Reproduce the full forum thread on high-mileage Colnago bikes below, word for word.

# [Selected text]
◆ ◆ ◆ ◆
# Over 10K miles on your Colnago? Show it to me.



## JLane (Jan 27, 2002)

*Over 10K miles on your Colnago? Show it to us.*

Hello All,

Colnago owners have a reputation of throwing (large amounts of) $ at a bicycle and then hanging it in the garage. Let's dispel that.

Do you have *over* 10,000 miles on your Colnago? No, I'm not going to show up at your abode an examine the odometer, I'll trust you. My mileage requirement refers to the frame set, I certainly don't expect anyone to get 10k out of their chain.

If you post up a 6 month old C59 I may raise an eyebrow...

I have 2 that clear hurdle - pictured below is my '05 Dream HP and an '06 Cristallo.

How about you?


----------



## Mulowe (Jul 17, 2003)

View attachment 255130

Yes and that is a commuter light on her.


----------



## jlyle (Jul 20, 2007)

2010 CLX 2.0

10,000 miles plus a tad. This is my backup bicycle, I also have a Cannondale SuperSix with many, many more miles. I try to swap bikes every 2K miles and put on a new chain. This one has been from Maine to Florida.


----------



## woodys737 (Dec 31, 2005)

View attachment 255160


----------



## S2k552m (Apr 23, 2012)
◆ ◆ ◆ ◆
# [Data provided]
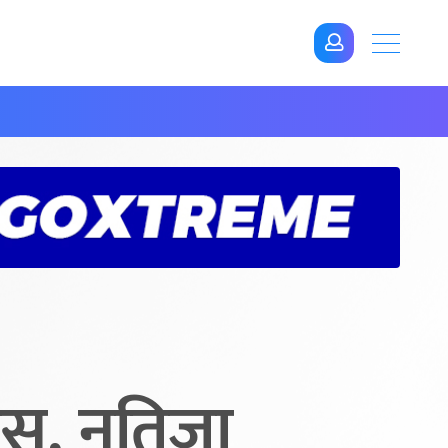
यास, नतिजा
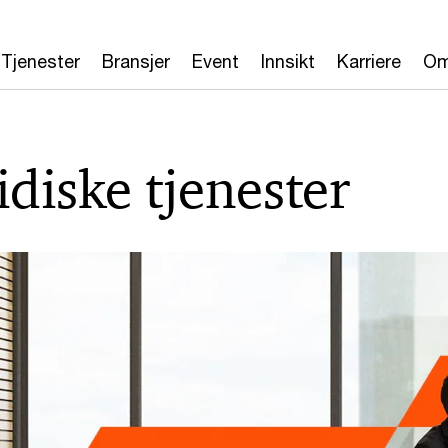
Tjenester
Bransjer
Event
Innsikt
Karriere
Om
idiske tjenester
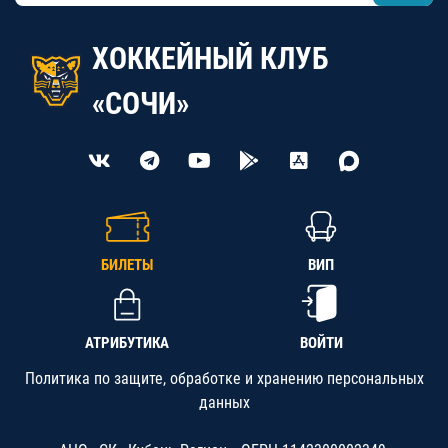
ХОККЕЙНЫЙ КЛУБ
«СОЧИ»
БИЛЕТЫ
ВИП
АТРИБУТИКА
ВОЙТИ
Политика по защите, обработке и хранению персональных
данных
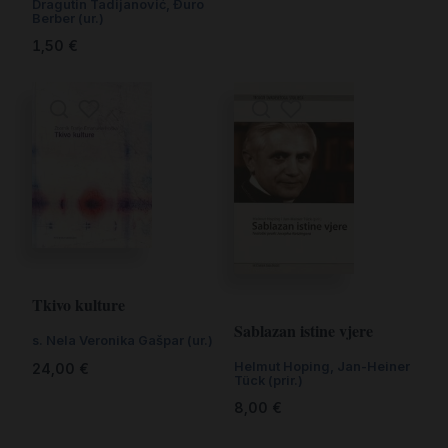
Dragutin Tadijanović, Đuro
Berber (ur.)
1,50
€
Tkivo kulture
Sablazan istine vjere
s. Nela Veronika Gašpar (ur.)
Helmut Hoping, Jan-Heiner
24,00
€
Tück (prir.)
8,00
€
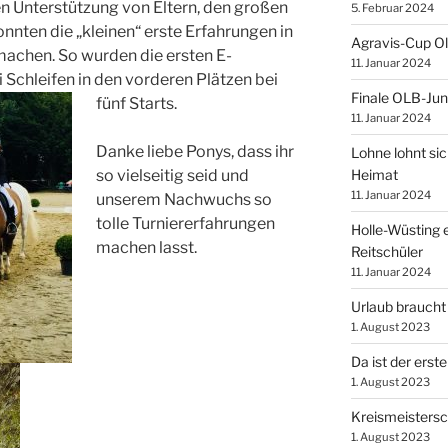
n Unterstützung von Eltern, den großen
5. Februar 2024
nten die „kleinen“ erste Erfahrungen in
Agravis-Cup O
achen. So wurden die ersten E-
11. Januar 2024
 Schleifen in den vorderen Plätzen bei
Finale OLB-Jun
fünf Starts.
11. Januar 2024
Danke liebe Ponys, dass ihr
Lohne lohnt sic
Heimat
so vielseitig seid und
11. Januar 2024
unserem Nachwuchs so
tolle Turniererfahrungen
Holle-Wüsting e
machen lasst.
Reitschüler
11. Januar 2024
Urlaub braucht
1. August 2023
Da ist der erste
1. August 2023
Kreismeistersc
1. August 2023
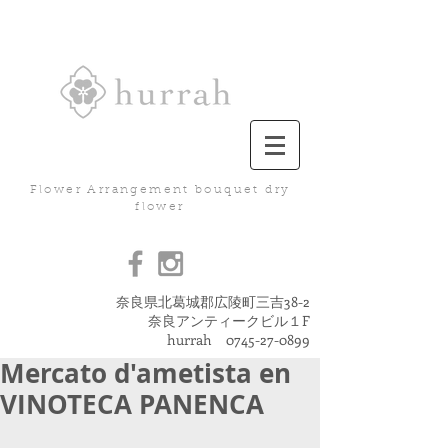
Flower Arrangement bouquet dry
flower
奈良県北葛城郡広陵町三吉38-2
奈良アンティークビル１F
hurrah
0745-27-0899
Mercato d'ametista en
VINOTECA PANENCA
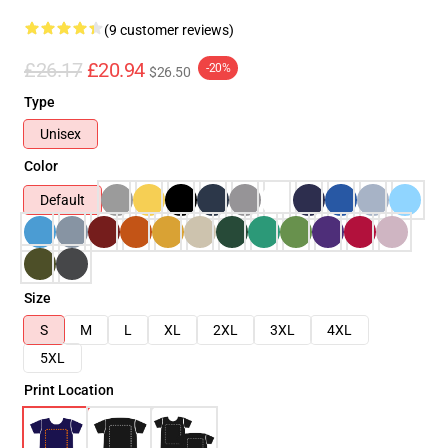
(9 customer reviews)
£26.17
£20.94
-20%
$26.50
Type
Unisex
Color
Default
Size
S
M
L
XL
2XL
3XL
4XL
5XL
Print Location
◆ ◆ ◆ ◆
# [Result for this task]
# Over 10K miles on your Colnago? Show it to me.



## JLane (Jan 27, 2002)

*Over 10K miles on your Colnago? Show it to us.*

Hello All,

Colnago owners have a reputation of throwing (large amounts of) $ at a bicycle and then hanging it in the garage. Let's dispel that.

Do you have *over* 10,000 miles on your Colnago? No, I'm not going to show up at your abode an examine the odometer, I'll trust you. My mileage requirement refers to the frame set, I certainly don't expect anyone to get 10k out of their chain.

If you post up a 6 month old C59 I may raise an eyebrow...

I have 2 that clear hurdle - pictured below is my '05 Dream HP and an '06 Cristallo.

How about you?


----------



## Mulowe (Jul 17, 2003)

View attachment 255130

Yes and that is a commuter light on her.


----------



## jlyle (Jul 20, 2007)

2010 CLX 2.0

10,000 miles plus a tad. This is my backup bicycle, I also have a Cannondale SuperSix with many, many more miles. I try to swap bikes every 2K miles and put on a new chain. This one has been from Maine to Florida.


----------



## woodys737 (Dec 31, 2005)

View attachment 255160


----------



## S2k552m (Apr 23, 2012)